A key ingredient of trust is transparency in personal behavior and governmental action, including finances, regulations, and contracts. A major focus of US assistance is transparency, and one of the most successful such programs started here in Paraguay more than five years ago, concentrating on transparency of municipal government finances.
Traditionally, Latin American countries have been isolationist. The free-trade agreements that have been in effect for a while have created jobs and prosperity in all the partners. Many Latin American countries have forged their own new trade links with each other and around the globe.
The expansion of commerce and free-trade agreements produces some losers along with the many winners. Any values-based vision recognizes that it is morally right for societies and governments to show compassion by helping those who have been hurt deal with the transition. Without such solidarity, the new paradigm of free trade will lose in the court of public opinion.
I feel confident that intensified integration efforts in Central America, the Andes, and the Southern Cone will advance their members’ development in proportion to the depth and breadth of their trade, investment flows, knowledge sharing, mutual trust, law enforcement cooperation, and transparency. However, it is delusional to think that benefits can flow from integration efforts which are undermined by distrust, and/or by criminals such as kidnappers, terrorists, drug traffickers, money launderers, smugglers, or document forgers who have safe havens in a neighboring country.

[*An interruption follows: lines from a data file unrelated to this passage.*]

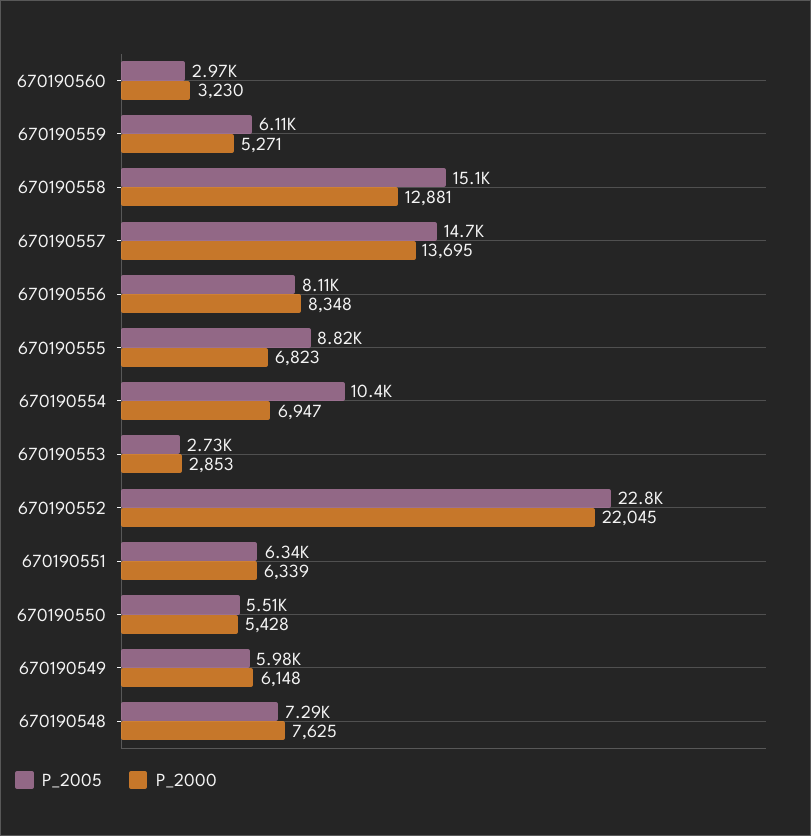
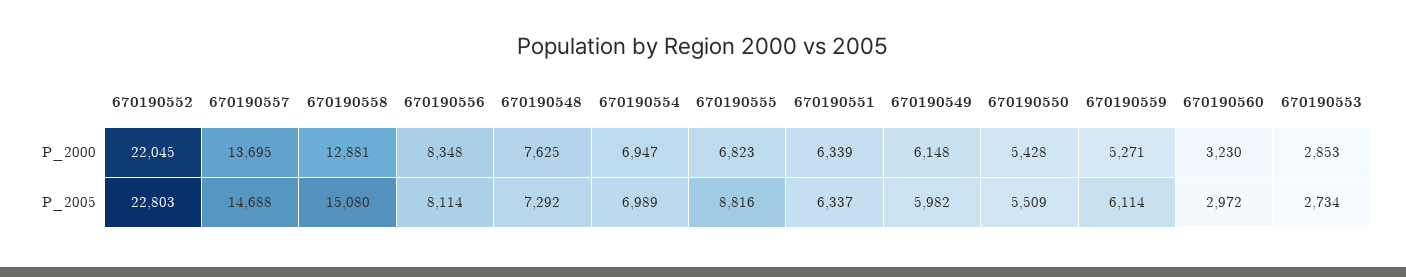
  {
    "P_2005": {
      "670190560": 2972,
      "670190559": 6114,
      "670190558": 15080,
      "670190557": 14688,
      "670190556": 8114,
      "670190555": 8816,
-     "670190554": 10400,
+     "670190554": 6989,
      "670190553": 2734,
      "670190552": 22803,
      "670190551": 6337,
      "670190550": 5509,
      "670190549": 5982,
      "670190548": 7292
    },
    "P_2000": {
      "670190560": 3230,
      "670190559": 5271,
      "670190558": 12881,
      "670190557": 13695,
      "670190556": 8348,
      "670190555": 6823,
      "670190554": 6947,
      "670190553": 2853,
      "670190552": 22045,
      "670190551": 6339,
      "670190550": 5428,
      "670190549": 6148,
      "670190548": 7625
    }
  }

It is important that the US remain fully supportive of cooperation efforts. Among the many benefits, multilateral organizations offer smaller countries a sounding board enabling the US and other large countries to understand smaller countries better.
We all know that people respond much better to opportunity than to obligation, and much better to positive incentives than to fear. It is wondrous what people have achieved when opportunity is afforded, whether it is to study and do research, to perform in the arts or in sports, or to build enterprises that create wealth and jobs for their communities and nations.
But people will not make the effort unless they trust that social institutions, and government will reward individual merit more than personal or family connections. As we know, alienated youths are the fertile soil for conflict. A society’s economic progress, and to some extent its long-term political stability and peace, depend in part upon its ability to generate gradually expanding levels of trust.